Allow me to translate this bit of Democratese: "Newspapers are the lapdogs who never hold Democrats accountable and act as a cheerleader for the criminal elements in Democrat politics."
Tears over closing the buggy-whip factory. Getting news the next morning is getting news late in today’s world.
The paper in my town went from 2 editions daily to just two insanely thin sections (Section B is just sports and classifieds)with the front page half taken up with some cut and paste Washington Post story that is wholly irrelevant to anything local.
>>And without that, it’s very difficult for a community to maintain its sense of self.
Local radio, tv, and newspapers are all gone.
All that’s left are entertainment/real estate developer rags.
And real estate investment is no longer local either, whether they live out of town, out of state, or another country, they have no ties to the community apart from the politicians they sponsor for the deals they want (whether than is zoning changes, liquor permits, etc.)
I agree that it is a problem in that nobody else has really picked up the ball to cover what your local school boards and town councils are up to.
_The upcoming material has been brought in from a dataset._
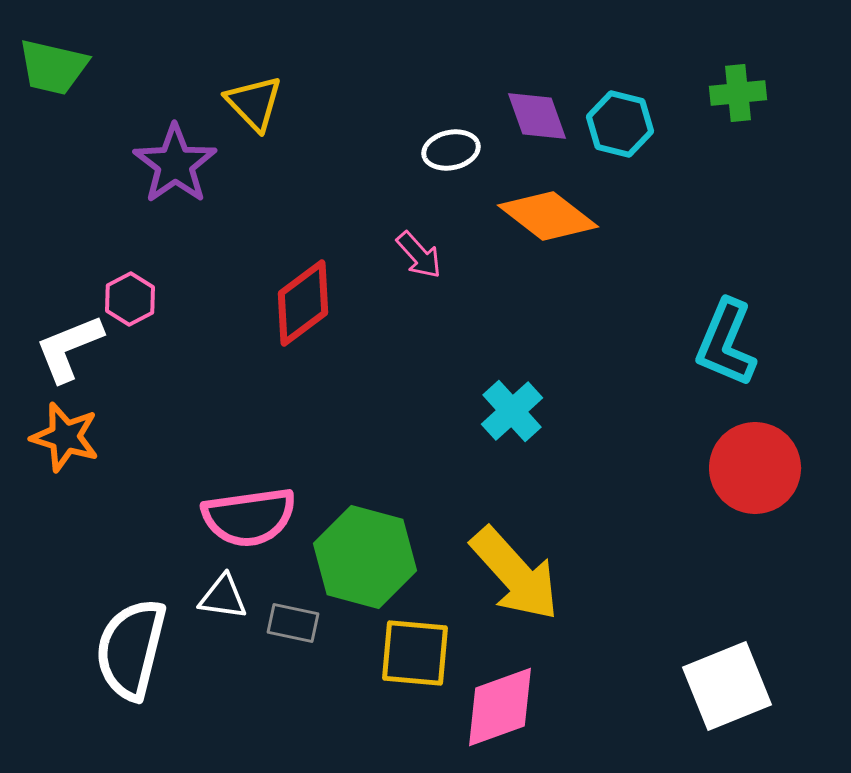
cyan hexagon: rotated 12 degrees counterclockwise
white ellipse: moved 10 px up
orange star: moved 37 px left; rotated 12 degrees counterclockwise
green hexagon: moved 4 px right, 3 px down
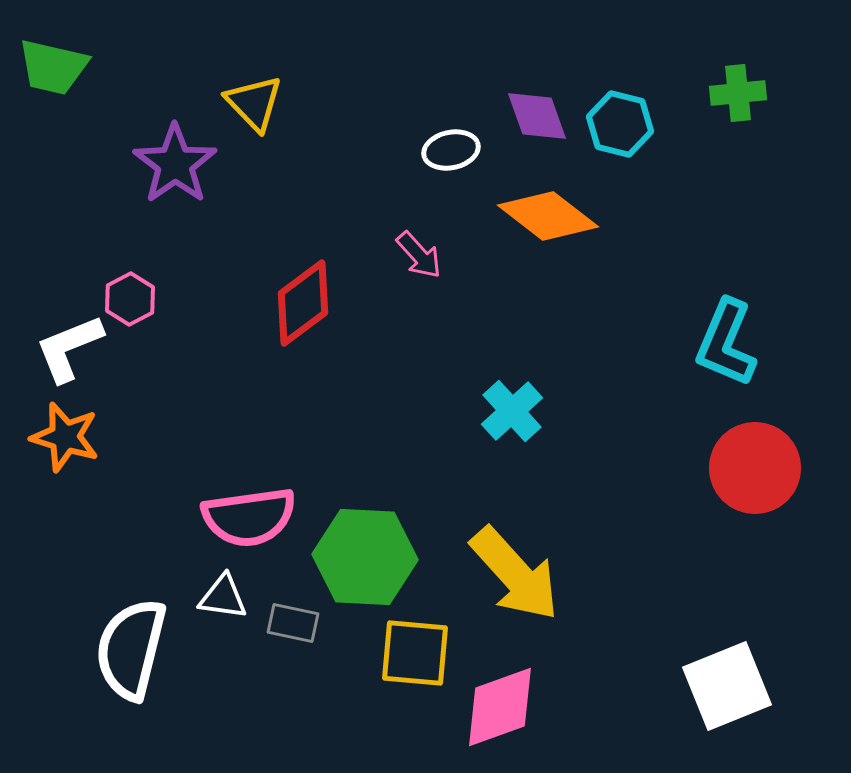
green hexagon: rotated 12 degrees counterclockwise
They have the power to tax, which is the power to destroy. And they are manned, as George Carlin wisely observed, by people whose darkest secrets prevent them from seeking higher office. With no eyeballs on them I suspect the level of mischief will get cranked-up from an 8 to an 11.
But I don’t know what the answer is. Certainly not public subsidies for newspapers, which is something many articles like this are arguing for.
Print newspapers are dying everywhere. Children and young people get their news over the Internet. Newspapers get 80% of their income from advertising. This money is now moving to the internet. The only way for newspapers to survive is to go digital online. Otherwise they will perish.
The Papers responded by ripping business even more accelerating the vicious cycle and the final result is what we are seeing here.
The solution is pro-business Media that does not attack Business unless there is absolutely no defending what a business has done.
I'm sorry to say that the media will have to implode before it can realize its fiasco.
Newspapers have become reliable activists for the Left Wing and totally unreliable for providing fair and balanced NEWS. Hmmm, what went wrong?
Businesses go under all the time. Why should anyone other than the employees care if some 4th tier propaganda organ fails?
Sorry weasel but trying to tie closing a Democrat propaganda machine to closing an auto plant to help gin up sympathy for our enemies in the media is a non-starter. How do I know the paper is a Democrat propaganda machine? You did say it was a newspaper right? Go away. I don’t have any sympathy for my enemies.